_Task prompt_. Find the string "hardcover" in the records. Copy each line that has it.

_Material to process_.
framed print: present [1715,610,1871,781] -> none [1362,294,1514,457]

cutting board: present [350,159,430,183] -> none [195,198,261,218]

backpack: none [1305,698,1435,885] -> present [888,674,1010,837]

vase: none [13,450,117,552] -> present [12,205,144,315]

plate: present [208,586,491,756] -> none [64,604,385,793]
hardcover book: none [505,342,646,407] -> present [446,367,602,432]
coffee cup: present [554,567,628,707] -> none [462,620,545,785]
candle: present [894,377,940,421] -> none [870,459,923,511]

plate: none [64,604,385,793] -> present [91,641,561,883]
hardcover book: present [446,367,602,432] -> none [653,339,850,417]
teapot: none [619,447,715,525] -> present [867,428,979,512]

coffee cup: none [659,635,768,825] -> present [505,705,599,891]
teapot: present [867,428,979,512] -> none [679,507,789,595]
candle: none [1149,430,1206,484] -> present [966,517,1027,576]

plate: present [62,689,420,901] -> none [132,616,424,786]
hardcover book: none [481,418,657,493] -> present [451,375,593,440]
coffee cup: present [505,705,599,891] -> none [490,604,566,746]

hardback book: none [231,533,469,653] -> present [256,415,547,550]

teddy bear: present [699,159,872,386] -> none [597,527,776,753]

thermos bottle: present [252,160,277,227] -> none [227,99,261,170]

_Solution to the problem_.
hardcover book: none [505,342,646,407] -> present [446,367,602,432]
hardcover book: present [446,367,602,432] -> none [653,339,850,417]
hardcover book: none [481,418,657,493] -> present [451,375,593,440]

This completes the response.